Two leading meteor scientists are forecasting that a rare outburst from the alpha Monocertoid meteor will treat stargazers to a flurry of shooting stars this week. By comparison, 20 meteors per hour were visible during last month's Orionid meteor shower. The exact time of the outburst has been calculated to 10:50 p.m. (CT) and will only last for 40 minutes.

For the best view, try to get away from bright city lights and find a spot that is a bit elevated.

The constellations of Orion the Hunter, top right, Canis Major, bottom left, and Monoceros, upper center left.

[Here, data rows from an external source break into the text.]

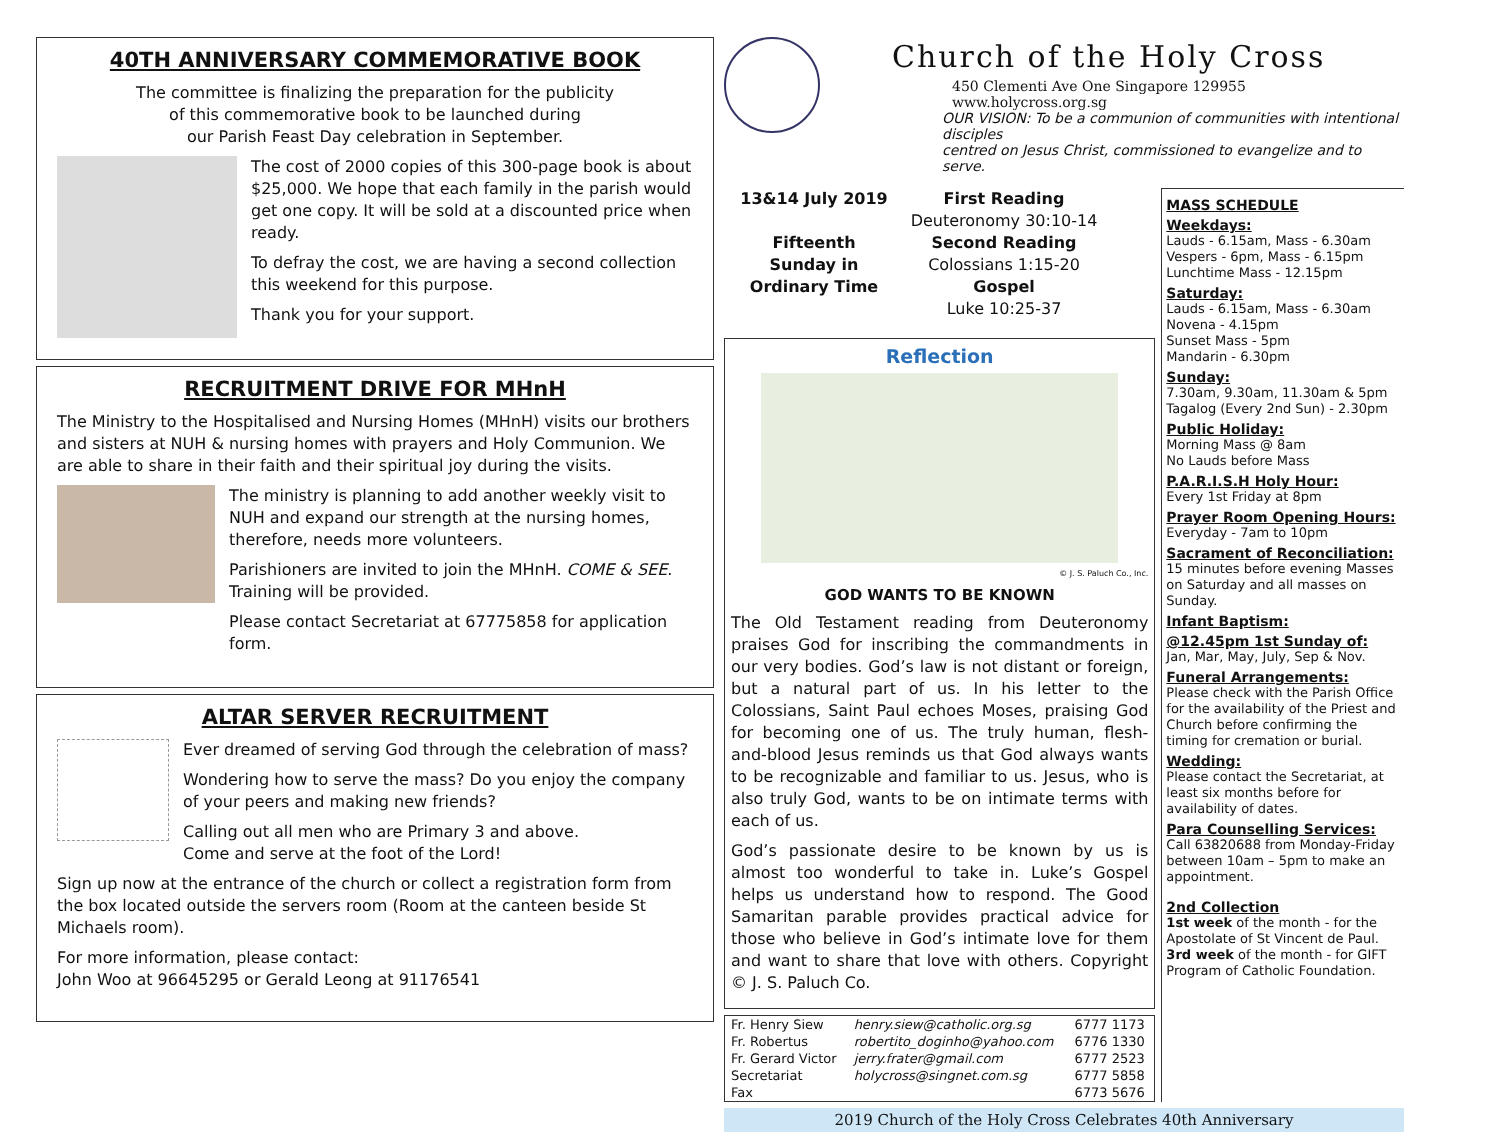40TH ANNIVERSARY COMMEMORATIVE BOOK
The committee is finalizing the preparation for the publicity
of this commemorative book to be launched during
our Parish Feast Day celebration in September.
The cost of 2000 copies of this 300-page book is about $25,000. We hope that each family in the parish would get one copy. It will be sold at a discounted price when ready.
To defray the cost, we are having a second collection this weekend for this purpose.
Thank you for your support.
RECRUITMENT DRIVE FOR MHnH
The Ministry to the Hospitalised and Nursing Homes (MHnH) visits our brothers and sisters at NUH & nursing homes with prayers and Holy Communion. We are able to share in their faith and their spiritual joy during the visits.
The ministry is planning to add another weekly visit to NUH and expand our strength at the nursing homes, therefore, needs more volunteers.
Parishioners are invited to join the MHnH. COME & SEE. Training will be provided.
Please contact Secretariat at 67775858 for application form.
ALTAR SERVER RECRUITMENT
Ever dreamed of serving God through the celebration of mass?
Wondering how to serve the mass? Do you enjoy the company of your peers and making new friends?
Calling out all men who are Primary 3 and above.
Come and serve at the foot of the Lord!
Sign up now at the entrance of the church or collect a registration form from the box located outside the servers room (Room at the canteen beside St Michaels room).
For more information, please contact:
John Woo at 96645295 or Gerald Leong at 91176541
Church of the Holy Cross
450 Clementi Ave One Singapore 129955 www.holycross.org.sg
OUR VISION: To be a communion of communities with intentional disciples
centred on Jesus Christ, commissioned to evangelize and to serve.
13&14 July 2019
Fifteenth
Sunday in
Ordinary Time
First Reading
Deuteronomy 30:10-14
Second Reading
Colossians 1:15-20
Gospel
Luke 10:25-37
Reflection
© J. S. Paluch Co., Inc.
GOD WANTS TO BE KNOWN
The Old Testament reading from Deuteronomy praises God for inscribing the commandments in our very bodies. God’s law is not distant or foreign, but a natural part of us. In his letter to the Colossians, Saint Paul echoes Moses, praising God for becoming one of us. The truly human, flesh-and-blood Jesus reminds us that God always wants to be recognizable and familiar to us. Jesus, who is also truly God, wants to be on intimate terms with each of us.
God’s passionate desire to be known by us is almost too wonderful to take in. Luke’s Gospel helps us understand how to respond. The Good Samaritan parable provides practical advice for those who believe in God’s intimate love for them and want to share that love with others. Copyright © J. S. Paluch Co.
| Fr. Henry Siew | henry.siew@catholic.org.sg | 6777 1173 |
| Fr. Robertus | robertito_doginho@yahoo.com | 6776 1330 |
| Fr. Gerard Victor | jerry.frater@gmail.com | 6777 2523 |
| Secretariat | holycross@singnet.com.sg | 6777 5858 |
| Fax | | 6773 5676 |
MASS SCHEDULE
Weekdays:
Lauds - 6.15am, Mass - 6.30am
Vespers - 6pm, Mass - 6.15pm
Lunchtime Mass - 12.15pm
Saturday:
Lauds - 6.15am, Mass - 6.30am
Novena - 4.15pm
Sunset Mass - 5pm
Mandarin - 6.30pm
Sunday:
7.30am, 9.30am, 11.30am & 5pm
Tagalog (Every 2nd Sun) - 2.30pm
Public Holiday:
Morning Mass @ 8am
No Lauds before Mass
P.A.R.I.S.H Holy Hour:
Every 1st Friday at 8pm
Prayer Room Opening Hours:
Everyday - 7am to 10pm
Sacrament of Reconciliation:
15 minutes before evening Masses on Saturday and all masses on Sunday.
Infant Baptism:
@12.45pm 1st Sunday of:
Jan, Mar, May, July, Sep & Nov.
Funeral Arrangements:
Please check with the Parish Office for the availability of the Priest and Church before confirming the timing for cremation or burial.
Wedding:
Please contact the Secretariat, at least six months before for availability of dates.
Para Counselling Services:
Call 63820688 from Monday-Friday between 10am – 5pm to make an appointment.
2nd Collection
1st week of the month - for the Apostolate of St Vincent de Paul.
3rd week of the month - for GIFT Program of Catholic Foundation.
2019 Church of the Holy Cross Celebrates 40th Anniversary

Blue is good, red is not so good, and white means the radiant won't be above the horizon during the expected peak of the meteor shower. The rare meteor burst known as the alpha Monocerotids is set to potentially give a flashier than usual show like one that was seen 24 years ago.

And this is all happening amid the Leonid meteor shower that goes on through November, but which peaked last weekend.

During the 1995 outburst, the hourly rate of meteors hit around 400, and scientists are predicting that this week's show will produce something similar, with more than a handful of meteors blazing across the sky every minute.

Timing will be critical if you're looking to see the meteor shower. The large outbursts previously occurred in 1925, 1935, 1985 and 1995.

What to watch for: If you're on the U.S. East Coast or in Western Europe, it's worth keeping watch from a dark place at the appointed time.